An ALE who sponsors a fully insured plan does not need to report their retirees or COBRA participants if they were not active employees in any month in the reporting year (i.e., 2021 for this year’s reporting deadlines). If a retiree or COBRA participant was an active employee in any month before being terminated or retiring in mid-year, then the ALE needs to report them on Forms 1094 and 1095-C.

An ALE who sponsors a self-insured plan needs to report their retirees or COBRA participants if they were enrolled in the ALE’s plan during the reporting year, even if they were not an active employee in any months. This is because self-insured sponsors are also subject to another ACA reporting requirement under IRC Section 6055 to report whether a plan provided minimum essential coverage (MEC) to enrolled individuals during the year. Though the individual mandate provision’s penalty no longer applies, insurers and self-insured employers are required to satisfy the IRS Section 6055 MEC reporting continuously. For fully insured plans, their medical insurers have an obligation to satisfy the IRC Section 6055 reporting requirement rather than the employers. For non-full-time employees and non-employees who are enrolled in self-insured health coverage, the ALEs have an option to use Forms 1094 and1095-B rather than the -C forms. Additionally, they have an option to use the alternative manner of furnishing statements rather than furnishing the copies of Forms 1095-C. For more detailed information, the IRS’s 2021 Instructions for Forms 1094-C and 1095-C are helpful.

By contrast, a small employer that offers self-insured health coverage but is not an ALE member should not file Forms 1094-C and 1095-C but should instead file Forms 1094-B and 1095-B to report information for enrolled employees and non-employees, such as COBRA participants and retirees.

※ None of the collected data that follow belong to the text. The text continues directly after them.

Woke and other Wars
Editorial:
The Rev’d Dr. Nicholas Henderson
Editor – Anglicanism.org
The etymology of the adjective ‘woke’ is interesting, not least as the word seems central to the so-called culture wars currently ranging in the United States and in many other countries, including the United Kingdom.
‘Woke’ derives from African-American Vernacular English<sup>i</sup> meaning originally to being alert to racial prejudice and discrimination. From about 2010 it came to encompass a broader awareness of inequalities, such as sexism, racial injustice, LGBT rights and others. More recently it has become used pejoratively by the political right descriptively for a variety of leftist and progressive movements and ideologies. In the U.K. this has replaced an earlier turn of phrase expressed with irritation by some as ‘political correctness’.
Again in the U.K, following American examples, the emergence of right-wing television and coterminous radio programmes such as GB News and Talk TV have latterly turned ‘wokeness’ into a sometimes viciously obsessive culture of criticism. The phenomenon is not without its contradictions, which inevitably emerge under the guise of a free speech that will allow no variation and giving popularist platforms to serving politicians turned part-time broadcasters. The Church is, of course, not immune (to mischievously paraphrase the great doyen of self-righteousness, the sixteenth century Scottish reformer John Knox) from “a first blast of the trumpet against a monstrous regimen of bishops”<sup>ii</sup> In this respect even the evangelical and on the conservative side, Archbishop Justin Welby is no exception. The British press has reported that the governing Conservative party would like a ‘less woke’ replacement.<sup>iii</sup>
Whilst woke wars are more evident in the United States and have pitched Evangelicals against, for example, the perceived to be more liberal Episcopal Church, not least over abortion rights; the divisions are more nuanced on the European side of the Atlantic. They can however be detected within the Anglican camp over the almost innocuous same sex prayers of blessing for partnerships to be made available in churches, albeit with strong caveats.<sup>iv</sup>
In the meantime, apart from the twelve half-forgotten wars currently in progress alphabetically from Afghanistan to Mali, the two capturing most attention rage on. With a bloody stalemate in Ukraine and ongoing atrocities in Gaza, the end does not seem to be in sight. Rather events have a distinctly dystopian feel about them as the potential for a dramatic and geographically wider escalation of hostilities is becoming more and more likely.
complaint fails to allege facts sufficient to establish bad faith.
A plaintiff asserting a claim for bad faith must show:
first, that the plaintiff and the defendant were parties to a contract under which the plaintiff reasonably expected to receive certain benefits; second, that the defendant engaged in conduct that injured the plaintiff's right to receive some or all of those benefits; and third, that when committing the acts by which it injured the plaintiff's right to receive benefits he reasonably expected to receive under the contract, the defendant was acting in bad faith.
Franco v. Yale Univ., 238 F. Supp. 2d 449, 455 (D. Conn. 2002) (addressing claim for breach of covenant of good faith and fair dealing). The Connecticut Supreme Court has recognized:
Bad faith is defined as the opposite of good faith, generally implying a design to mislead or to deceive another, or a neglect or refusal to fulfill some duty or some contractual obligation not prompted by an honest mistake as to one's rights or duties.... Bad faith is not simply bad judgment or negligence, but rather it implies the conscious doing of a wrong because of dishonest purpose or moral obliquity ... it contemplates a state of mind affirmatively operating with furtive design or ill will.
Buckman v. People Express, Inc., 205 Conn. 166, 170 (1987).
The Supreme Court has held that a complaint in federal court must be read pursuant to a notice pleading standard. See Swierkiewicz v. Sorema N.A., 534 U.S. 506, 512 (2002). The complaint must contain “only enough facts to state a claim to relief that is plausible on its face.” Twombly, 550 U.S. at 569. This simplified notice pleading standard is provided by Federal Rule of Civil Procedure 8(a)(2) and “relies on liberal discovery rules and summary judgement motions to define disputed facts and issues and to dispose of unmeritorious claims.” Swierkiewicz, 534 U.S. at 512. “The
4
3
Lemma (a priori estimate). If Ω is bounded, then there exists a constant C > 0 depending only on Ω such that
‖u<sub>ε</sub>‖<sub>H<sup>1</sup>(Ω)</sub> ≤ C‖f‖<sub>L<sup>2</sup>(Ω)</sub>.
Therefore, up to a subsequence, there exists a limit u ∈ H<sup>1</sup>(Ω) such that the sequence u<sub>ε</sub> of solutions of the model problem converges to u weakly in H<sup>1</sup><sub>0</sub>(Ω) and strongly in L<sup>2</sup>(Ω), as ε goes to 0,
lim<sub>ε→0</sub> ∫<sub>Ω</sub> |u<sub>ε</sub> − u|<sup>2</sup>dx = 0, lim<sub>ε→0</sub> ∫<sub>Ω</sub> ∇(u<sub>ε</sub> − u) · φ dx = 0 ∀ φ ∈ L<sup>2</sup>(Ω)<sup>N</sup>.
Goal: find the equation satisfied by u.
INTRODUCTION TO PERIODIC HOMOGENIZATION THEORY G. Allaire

To summarize, ALEs sponsoring fully insured plans do not need to report on Forms 1094 and 1095 and issue Forms 1095 for non-full-time employees (e.g., COBRA qualifying beneficiaries and retirees) who were not active employees in any month in the reporting year. On the other hand, ALEs sponsoring self-insured plans need to report enrolled non-full-time employees and non-employees, including COBRA participants and retirees, on Forms 1094 and 1095.